[Exercise brief]: Lines below starting with the line with "Agrarhelfer" and going on through the line with "Manage my cookies" must be output exactly; the rest of the records must be left out.

= = = = =

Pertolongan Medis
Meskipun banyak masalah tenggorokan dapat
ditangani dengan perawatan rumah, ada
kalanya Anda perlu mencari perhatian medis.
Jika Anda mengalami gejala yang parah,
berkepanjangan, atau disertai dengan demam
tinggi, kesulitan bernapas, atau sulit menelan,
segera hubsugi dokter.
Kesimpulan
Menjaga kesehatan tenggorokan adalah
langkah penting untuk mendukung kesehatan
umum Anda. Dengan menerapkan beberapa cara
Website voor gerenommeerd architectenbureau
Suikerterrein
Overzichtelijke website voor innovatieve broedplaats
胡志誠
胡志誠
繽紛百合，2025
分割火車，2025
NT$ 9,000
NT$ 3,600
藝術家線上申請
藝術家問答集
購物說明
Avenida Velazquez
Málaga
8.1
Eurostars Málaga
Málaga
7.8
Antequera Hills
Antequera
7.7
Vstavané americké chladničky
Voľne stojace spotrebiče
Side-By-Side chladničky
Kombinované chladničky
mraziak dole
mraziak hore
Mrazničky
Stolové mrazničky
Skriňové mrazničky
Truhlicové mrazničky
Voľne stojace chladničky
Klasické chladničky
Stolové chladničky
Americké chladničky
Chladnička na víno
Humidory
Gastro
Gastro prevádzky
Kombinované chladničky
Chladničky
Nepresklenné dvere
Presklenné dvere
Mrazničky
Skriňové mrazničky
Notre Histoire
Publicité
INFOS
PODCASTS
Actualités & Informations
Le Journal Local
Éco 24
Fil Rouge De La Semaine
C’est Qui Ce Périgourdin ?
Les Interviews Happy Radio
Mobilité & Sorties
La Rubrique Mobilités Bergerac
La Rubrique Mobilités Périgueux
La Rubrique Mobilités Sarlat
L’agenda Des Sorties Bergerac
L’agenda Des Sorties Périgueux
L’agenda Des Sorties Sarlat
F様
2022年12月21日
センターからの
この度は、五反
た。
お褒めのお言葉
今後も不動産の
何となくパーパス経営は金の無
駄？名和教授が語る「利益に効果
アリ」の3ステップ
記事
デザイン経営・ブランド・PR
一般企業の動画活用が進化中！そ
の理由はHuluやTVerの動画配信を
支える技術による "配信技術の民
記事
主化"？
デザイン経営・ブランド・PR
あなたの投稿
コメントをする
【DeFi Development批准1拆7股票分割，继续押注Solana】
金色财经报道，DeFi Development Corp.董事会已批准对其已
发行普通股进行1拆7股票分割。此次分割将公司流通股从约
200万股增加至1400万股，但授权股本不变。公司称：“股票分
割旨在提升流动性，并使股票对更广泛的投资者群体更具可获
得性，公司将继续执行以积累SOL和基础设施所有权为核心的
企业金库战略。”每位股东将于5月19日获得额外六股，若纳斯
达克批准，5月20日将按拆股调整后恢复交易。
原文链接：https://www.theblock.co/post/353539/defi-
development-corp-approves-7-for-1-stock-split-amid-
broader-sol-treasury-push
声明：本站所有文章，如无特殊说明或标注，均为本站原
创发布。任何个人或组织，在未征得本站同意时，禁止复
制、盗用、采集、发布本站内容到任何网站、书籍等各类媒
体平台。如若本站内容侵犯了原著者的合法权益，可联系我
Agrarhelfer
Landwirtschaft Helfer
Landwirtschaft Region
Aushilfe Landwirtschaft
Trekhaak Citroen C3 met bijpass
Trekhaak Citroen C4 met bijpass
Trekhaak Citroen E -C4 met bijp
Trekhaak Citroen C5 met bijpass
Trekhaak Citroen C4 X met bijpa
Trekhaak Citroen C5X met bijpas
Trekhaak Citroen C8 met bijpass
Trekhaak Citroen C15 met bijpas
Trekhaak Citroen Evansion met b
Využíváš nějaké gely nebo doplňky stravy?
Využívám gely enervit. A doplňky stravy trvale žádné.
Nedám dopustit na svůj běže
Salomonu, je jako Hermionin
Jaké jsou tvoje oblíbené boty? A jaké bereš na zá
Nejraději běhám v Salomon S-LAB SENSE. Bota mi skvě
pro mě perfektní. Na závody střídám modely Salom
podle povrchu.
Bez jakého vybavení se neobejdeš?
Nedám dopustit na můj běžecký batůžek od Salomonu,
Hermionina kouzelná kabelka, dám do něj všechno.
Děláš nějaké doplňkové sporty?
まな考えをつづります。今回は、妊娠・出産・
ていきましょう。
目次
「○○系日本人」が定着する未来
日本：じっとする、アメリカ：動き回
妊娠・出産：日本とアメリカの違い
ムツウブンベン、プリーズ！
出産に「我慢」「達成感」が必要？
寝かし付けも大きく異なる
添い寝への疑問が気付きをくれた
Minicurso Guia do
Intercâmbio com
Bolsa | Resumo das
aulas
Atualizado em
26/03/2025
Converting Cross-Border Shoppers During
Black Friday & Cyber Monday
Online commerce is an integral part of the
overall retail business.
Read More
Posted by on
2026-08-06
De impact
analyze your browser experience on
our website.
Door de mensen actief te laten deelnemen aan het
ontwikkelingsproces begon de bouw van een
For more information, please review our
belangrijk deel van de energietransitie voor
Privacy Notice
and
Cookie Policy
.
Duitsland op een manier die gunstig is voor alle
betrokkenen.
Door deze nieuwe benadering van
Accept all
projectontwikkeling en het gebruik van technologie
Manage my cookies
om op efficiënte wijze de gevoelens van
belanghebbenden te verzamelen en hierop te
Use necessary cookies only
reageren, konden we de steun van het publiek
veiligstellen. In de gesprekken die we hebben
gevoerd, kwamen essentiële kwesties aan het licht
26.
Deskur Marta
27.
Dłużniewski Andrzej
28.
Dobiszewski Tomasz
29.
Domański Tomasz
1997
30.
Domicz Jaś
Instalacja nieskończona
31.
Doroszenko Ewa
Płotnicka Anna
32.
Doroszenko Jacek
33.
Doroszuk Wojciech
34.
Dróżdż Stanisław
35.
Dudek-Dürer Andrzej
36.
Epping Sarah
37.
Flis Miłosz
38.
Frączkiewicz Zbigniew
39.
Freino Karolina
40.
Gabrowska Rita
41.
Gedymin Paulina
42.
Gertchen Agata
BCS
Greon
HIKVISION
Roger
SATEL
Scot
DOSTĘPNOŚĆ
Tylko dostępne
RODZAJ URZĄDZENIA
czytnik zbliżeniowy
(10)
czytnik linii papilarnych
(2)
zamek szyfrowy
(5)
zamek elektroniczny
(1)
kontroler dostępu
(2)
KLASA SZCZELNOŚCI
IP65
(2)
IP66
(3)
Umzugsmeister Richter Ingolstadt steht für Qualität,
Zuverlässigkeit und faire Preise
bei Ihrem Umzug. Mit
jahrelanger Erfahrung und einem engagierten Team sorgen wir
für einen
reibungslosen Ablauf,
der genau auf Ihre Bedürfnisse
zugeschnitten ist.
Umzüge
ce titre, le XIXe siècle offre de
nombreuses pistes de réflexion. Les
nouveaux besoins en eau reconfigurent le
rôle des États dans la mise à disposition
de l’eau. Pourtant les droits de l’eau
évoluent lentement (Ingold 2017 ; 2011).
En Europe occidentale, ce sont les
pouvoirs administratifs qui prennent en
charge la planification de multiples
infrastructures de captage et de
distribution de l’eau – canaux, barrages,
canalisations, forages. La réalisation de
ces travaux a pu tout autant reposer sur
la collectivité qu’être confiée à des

= = = = =

[Answer]:
Agrarhelfer
Landwirtschaft Helfer
Landwirtschaft Region
Aushilfe Landwirtschaft
Trekhaak Citroen C3 met bijpass
Trekhaak Citroen C4 met bijpass
Trekhaak Citroen E -C4 met bijp
Trekhaak Citroen C5 met bijpass
Trekhaak Citroen C4 X met bijpa
Trekhaak Citroen C5X met bijpas
Trekhaak Citroen C8 met bijpass
Trekhaak Citroen C15 met bijpas
Trekhaak Citroen Evansion met b
Využíváš nějaké gely nebo doplňky stravy?
Využívám gely enervit. A doplňky stravy trvale žádné.
Nedám dopustit na svůj běže
Salomonu, je jako Hermionin
Jaké jsou tvoje oblíbené boty? A jaké bereš na zá
Nejraději běhám v Salomon S-LAB SENSE. Bota mi skvě
pro mě perfektní. Na závody střídám modely Salom
podle povrchu.
Bez jakého vybavení se neobejdeš?
Nedám dopustit na můj běžecký batůžek od Salomonu,
Hermionina kouzelná kabelka, dám do něj všechno.
Děláš nějaké doplňkové sporty?
まな考えをつづります。今回は、妊娠・出産・
ていきましょう。
目次
「○○系日本人」が定着する未来
日本：じっとする、アメリカ：動き回
妊娠・出産：日本とアメリカの違い
ムツウブンベン、プリーズ！
出産に「我慢」「達成感」が必要？
寝かし付けも大きく異なる
添い寝への疑問が気付きをくれた
Minicurso Guia do
Intercâmbio com
Bolsa | Resumo das
aulas
Atualizado em
26/03/2025
Converting Cross-Border Shoppers During
Black Friday & Cyber Monday
Online commerce is an integral part of the
overall retail business.
Read More
Posted by on
2026-08-06
De impact
analyze your browser experience on
our website.
Door de mensen actief te laten deelnemen aan het
ontwikkelingsproces begon de bouw van een
For more information, please review our
belangrijk deel van de energietransitie voor
Privacy Notice
and
Cookie Policy
.
Duitsland op een manier die gunstig is voor alle
betrokkenen.
Door deze nieuwe benadering van
Accept all
projectontwikkeling en het gebruik van technologie
Manage my cookies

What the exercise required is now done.